## Problem description
In your copy, leave out the pictures; write out all the data exactly.

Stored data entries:
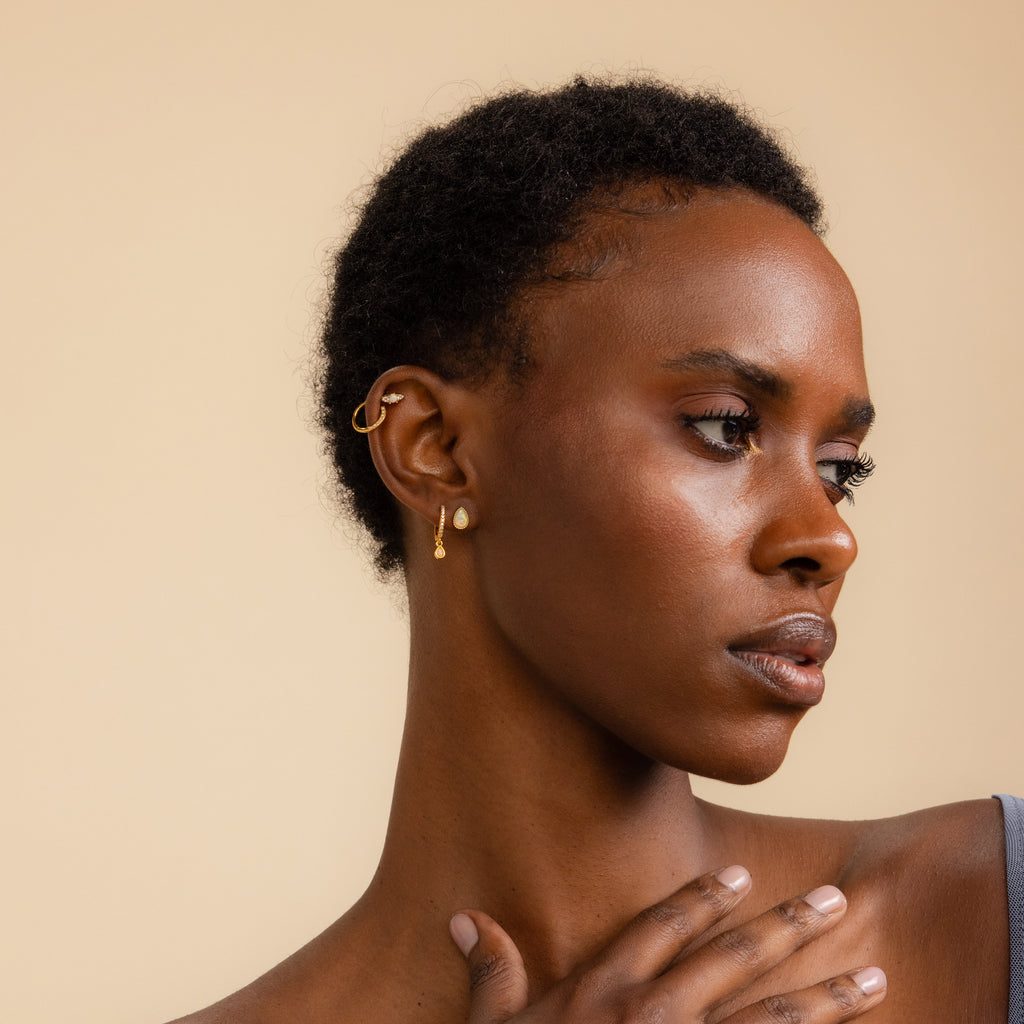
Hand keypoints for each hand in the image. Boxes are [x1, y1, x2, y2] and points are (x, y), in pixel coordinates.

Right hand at [449, 866, 886, 1022]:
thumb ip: (491, 976)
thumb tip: (463, 918)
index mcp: (604, 991)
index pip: (663, 927)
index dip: (703, 897)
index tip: (742, 877)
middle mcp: (653, 1015)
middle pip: (733, 959)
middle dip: (788, 927)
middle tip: (835, 901)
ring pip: (773, 1020)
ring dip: (827, 998)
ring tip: (875, 978)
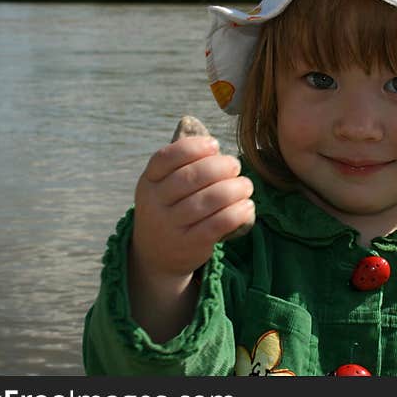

## Answer below
Hand keypoints for each hand in the image. Boxes are [x1, y1, x2, y2] and points are (x, y), in pixel coordinates.

Right hand at [449, 866, 886, 1022]:
thumb ip: (491, 976)
thumb tip: (463, 918)
index mcp: (604, 991)
index pip: (663, 927)
index dip: (703, 897)
index tip: (742, 877)
middle mcp: (653, 1015)
middle pip: (733, 959)
middle dip: (788, 927)
middle tip: (835, 901)
ring pip: (773, 1020)
ring dip: (827, 998)
ring tip: (875, 978)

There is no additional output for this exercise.